O ministro do Supremo Tribunal Federal (STF) Gilmar Mendes criticou duramente, nesta segunda-feira (22), o colega André Mendonça, relator do caso Banco Master, por ter recebido advogados de defesa do banqueiro Daniel Vorcaro para discutir os termos de sua delação premiada. A declaração, feita em entrevista à imprensa, expõe um novo capítulo de divergências internas na corte sobre os limites da atuação de relatores em investigações de grande porte.
Segundo Gilmar Mendes, a reunião de André Mendonça com os representantes de Vorcaro configura um ‘erro crasso’, pois compromete a imparcialidade necessária ao julgamento de acordos de colaboração. ‘Não se pode tratar de delação com advogados de defesa sem a presença do Ministério Público ou sem a devida transparência. Isso fere o rito e a confiança no sistema’, afirmou o decano da corte. A crítica ocorre em meio a um cenário de crescente tensão entre os magistrados, que já debatem a reforma dos procedimentos de delação premiada no âmbito do STF.
O caso Banco Master e a delação de Vorcaro
O caso Banco Master envolve suspeitas de fraudes financeiras e lavagem de dinheiro, com Daniel Vorcaro sendo um dos principais investigados. A delação premiada do banqueiro, que já vinha sendo negociada há meses, ganhou novos contornos após a reunião com André Mendonça. Fontes próximas ao processo indicam que o encontro teria ocorrido sem a participação de representantes do Ministério Público Federal (MPF), o que gerou questionamentos sobre a legalidade do ato. Gilmar Mendes ressaltou que a conduta do relator pode prejudicar a validade futura do acordo, além de abrir precedentes perigosos para a atuação de magistrados em casos sensíveis.

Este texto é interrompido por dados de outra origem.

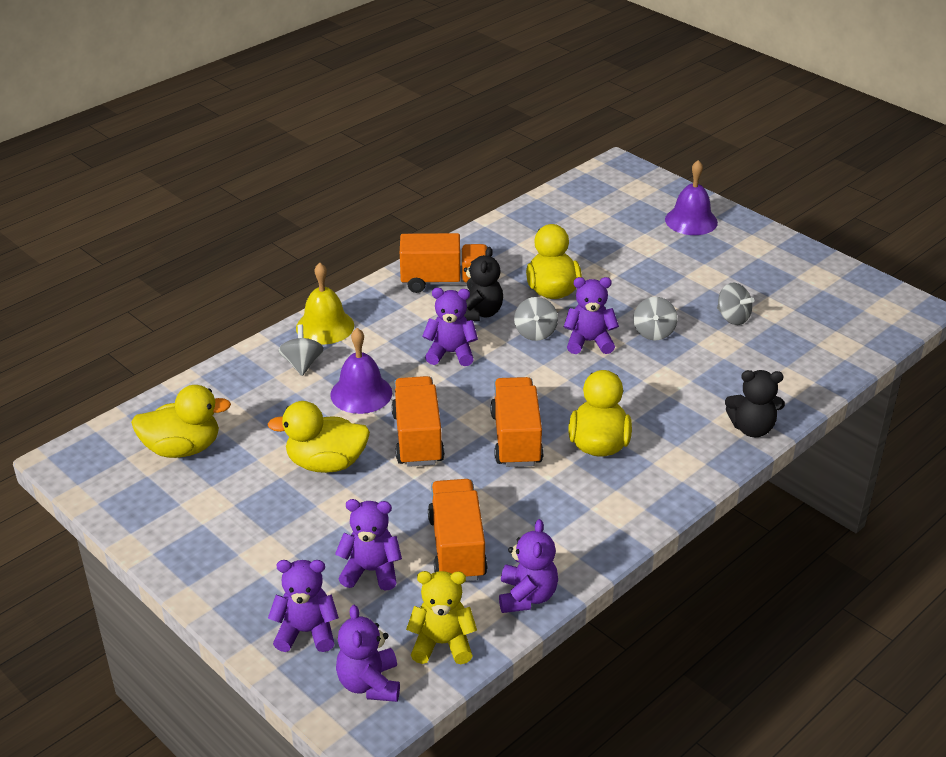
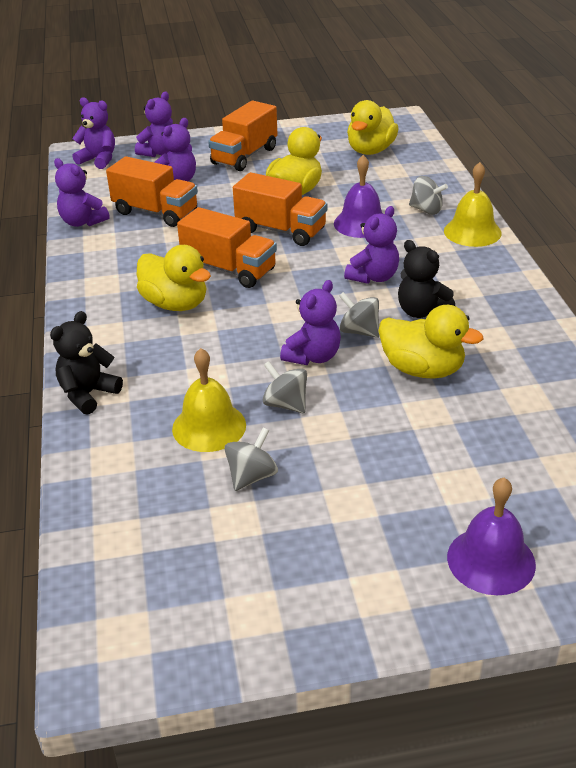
camera: 125 degrees right, 0 degrees up
(442, 643) = (91, 186): yellow teddy bear -> none
(444, 282) = (495, 310): orange truck -> orange truck (244, 156)
(713, 355) = (209, 426): none -> yellow bell
(732, 317) = (252, 476): grey spinning top -> grey spinning top turned 135 degrees clockwise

O episódio reacende o debate sobre o papel dos relatores no STF, especialmente em investigações de alto impacto econômico e político. Enquanto André Mendonça defende que a reunião foi um ato de transparência e diálogo com a defesa, Gilmar Mendes argumenta que a medida viola princípios básicos do direito processual penal. ‘O relator não é negociador de delações. Ele deve julgar com isenção, não participar de acordos’, completou o ministro, que já havia se manifestado anteriormente contra a concentração de poderes nas mãos de relatores.

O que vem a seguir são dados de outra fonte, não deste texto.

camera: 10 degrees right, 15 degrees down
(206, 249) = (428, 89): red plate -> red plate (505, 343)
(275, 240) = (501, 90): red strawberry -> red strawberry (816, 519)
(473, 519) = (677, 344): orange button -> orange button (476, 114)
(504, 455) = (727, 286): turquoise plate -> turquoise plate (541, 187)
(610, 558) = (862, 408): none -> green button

Impacto no STF e no sistema de justiça
A crítica pública de Gilmar Mendes a André Mendonça ocorre em um momento de instabilidade no STF, que enfrenta pressões externas por maior transparência e celeridade em casos de corrupção. A divergência entre os dois ministros pode influenciar a tramitação de outras delações em andamento, como as relacionadas a esquemas de corrupção em estatais e no sistema financeiro. Especialistas ouvidos pelo portal Republica do Povo apontam que a falta de consenso sobre os limites da atuação de relatores pode gerar insegurança jurídica e atrasar investigações.

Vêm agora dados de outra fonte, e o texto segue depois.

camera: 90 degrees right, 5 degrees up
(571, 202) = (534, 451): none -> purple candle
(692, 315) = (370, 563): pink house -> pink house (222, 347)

Além disso, o caso expõe as fragilidades do sistema de delação premiada no Brasil, que já foi alvo de críticas por parte de juristas e parlamentares. A situação envolvendo Daniel Vorcaro e o Banco Master deve ser discutida em breve pelo plenário do STF, que poderá estabelecer novas diretrizes para a condução de acordos de colaboração. Enquanto isso, André Mendonça não se manifestou oficialmente sobre as críticas de Gilmar Mendes, mas fontes próximas ao relator indicam que ele deve apresentar uma defesa formal nos próximos dias.